Large Hadron Collider Visual Music Machine is an Opensemble project. It is a visual music project based on data generated by the Large Hadron Collider , the world’s largest and most powerful particle accelerator located at CERN in Switzerland.
Understanding Visual Music
The work was presented at the concert given at the Galileo Galilei Planetarium in the City of Buenos Aires in November 2016 as part of the Noviembre Electrónico.
It was developed by a multidisciplinary team representing the National Technological University of the City of Buenos Aires within a Fulldome Workshop called Understanding Visual Music conducted by the Galileo Galilei Planetarium and the Center for Experimentation and Research in Electronic Arts (CEIArtE ) of the National University of Tres de Febrero, in collaboration with UNTREFMEDIA, the National Technological University and the Cultural San Martín
About Opensemble and L.H.C.V.M.M.
Opensemble is also the name of a framework for collaborative algorithmic music. It employs the software engineering techniques used by the Open Source development model to discover the music that this kind of distributed and large scale collaboration can offer.
The goal of L.H.C.V.M.M. was to translate the data generated by the ATLAS detector , one of the four major LHC experiments, into stimuli for the musical composition and performance.

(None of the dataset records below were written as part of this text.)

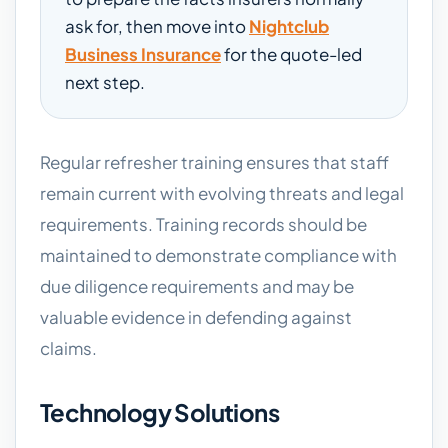
ask for, then move into
Nightclub
Business Insurance
for the quote-led
next step.
Regular refresher training ensures that staff
remain current with evolving threats and legal
requirements. Training records should be
maintained to demonstrate compliance with
due diligence requirements and may be
valuable evidence in defending against
claims.
Technology Solutions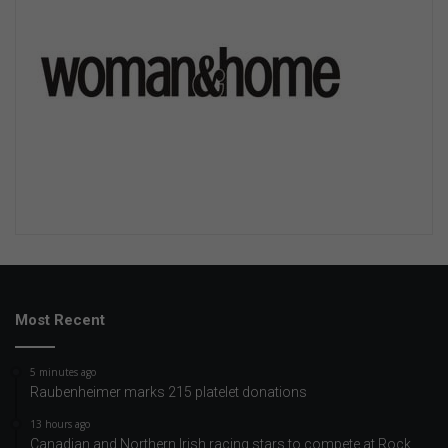
Most Recent
5 minutes ago
Raubenheimer marks 215 platelet donations
13 hours ago
Canadian and Northern Irish racing stars to compete at Rock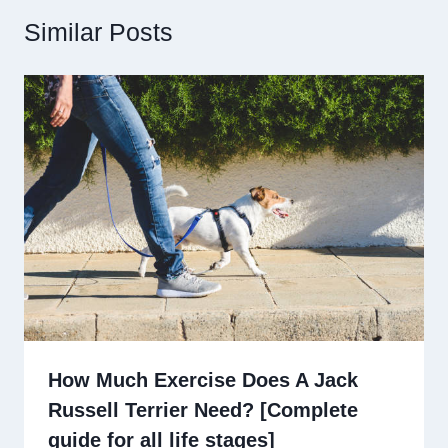
Similar Posts
How Much Exercise Does A Jack
Russell Terrier Need? [Complete
guide for all life stages]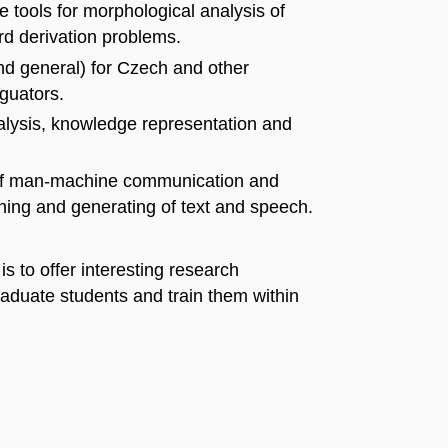
 tools for morphological analysis of
d derivation problems.
nd general) for Czech and other
guators.
alysis, knowledge representation and
a of man-machine communication and
ining and generating of text and speech.
s to offer interesting research
raduate students and train them within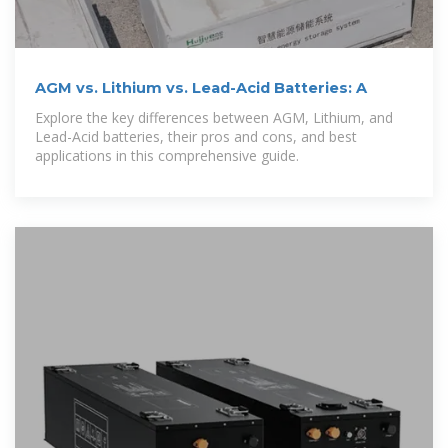
AGM vs. Lithium vs. Lead-Acid Batteries: A
Explore the key differences between AGM, Lithium, and
Lead-Acid batteries, their pros and cons, and best
applications in this comprehensive guide.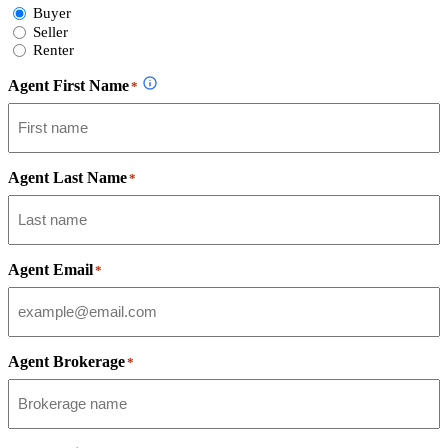
Select
Buyer
Form
Seller
Type
Renter
Agent First Name
*
Agent Last Name
*
Agent Email
*
Agent Brokerage
*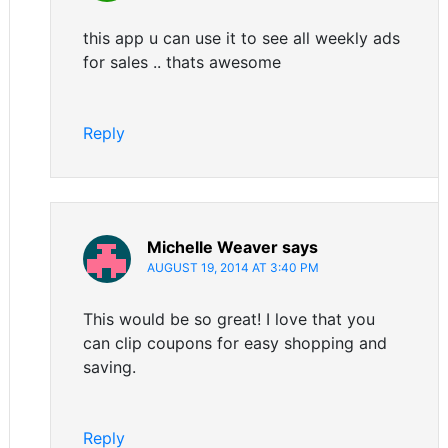
this app u can use it to see all weekly ads
for sales .. thats awesome
Reply
Michelle Weaver
says
AUGUST 19, 2014 AT 3:40 PM
This would be so great! I love that you
can clip coupons for easy shopping and
saving.
Reply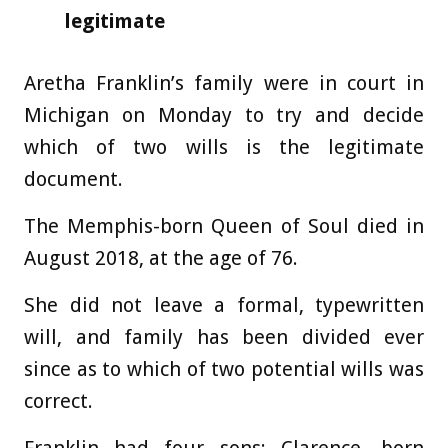
legitimate
Aretha Franklin’s family were in court in
Michigan on Monday to try and decide
which of two wills is the legitimate
document.
The Memphis-born Queen of Soul died in
August 2018, at the age of 76.
She did not leave a formal, typewritten
will, and family has been divided ever
since as to which of two potential wills was
correct.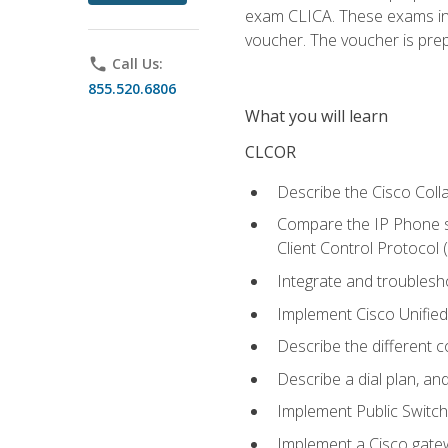
exam CLICA. These exams in t
voucher. The voucher is prepai
phone
Call Us:
855.520.6806
What you will learn
CLCOR
Describe the Cisco Coll
Compare the IP Phone si
Client Control Protocol
Integrate and troubles
Implement Cisco Unifie
Describe the different 
Describe a dial plan, an
Implement Public Swit
Implement a Cisco gate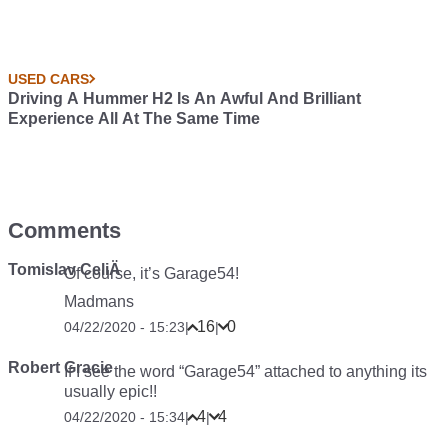
USED CARS
Driving A Hummer H2 Is An Awful And Brilliant
Experience All At The Same Time
Comments
Tomislav CeliÄ
Of course, it’s Garage54!
Madmans
16
0
04/22/2020 - 15:23
|
|
Robert Gracie
If I see the word “Garage54” attached to anything its
usually epic!!
4
4
04/22/2020 - 15:34
|
|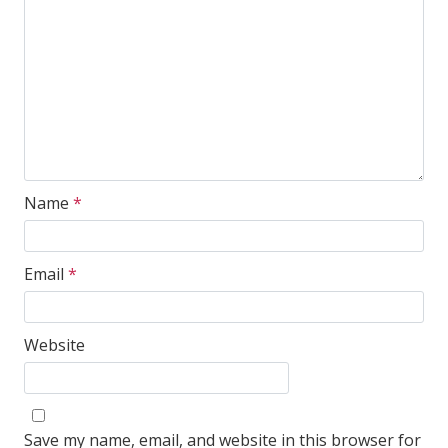
Name
*
Email
*
Website
Save my name, email, and website in this browser for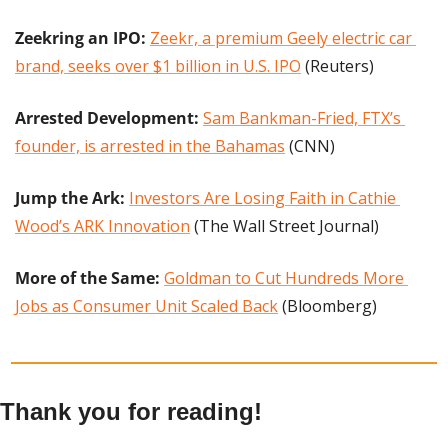
Zeekring an IPO:
Zeekr, a premium Geely electric car 
brand, seeks over $1 billion in U.S. IPO
 (Reuters)
Arrested Development: 
Sam Bankman-Fried, FTX’s 
founder, is arrested in the Bahamas
 (CNN)
Jump the Ark: 
Investors Are Losing Faith in Cathie 
Wood’s ARK Innovation
 (The Wall Street Journal)
More of the Same: 
Goldman to Cut Hundreds More 
Jobs as Consumer Unit Scaled Back
 (Bloomberg)
Thank you for reading!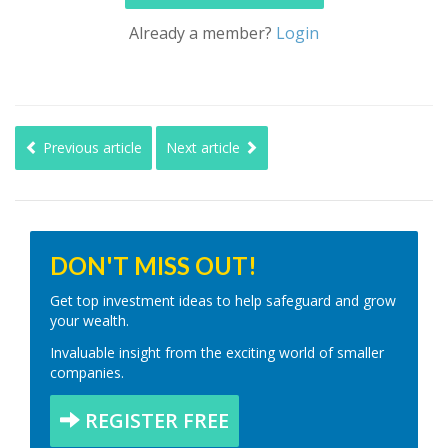
Already a member?
Login
Previous article
Next article
DON'T MISS OUT!
Get top investment ideas to help safeguard and grow
your wealth.
Invaluable insight from the exciting world of smaller
companies.
REGISTER FREE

These initial questions emerged:
- What common language could we adopt to describe a piece of music without tying it to a specific work?
- How to translate ATLAS data into a descriptive piece of music to drive both music and visuals?
- What will be the framework to manage collaborations in such a work?
We developed framework in Supercollider responsible for managing collaborations, receiving sound unit OSC messages, and finally reproducing the music.
Collaborators register functions that implement sonically sound units matching certain spectromorphologic vocabulary terms by calling a method on the framework. Those functions receive a sound unit object as argument allowing collaborators to use its properties on their implementation.
Finally, the framework selects the most suitable registered function for each received OSC message and pass the sound unit object to the selected function. This selection is done based on the best match of vocabulary terms of function descriptions and sound unit object properties.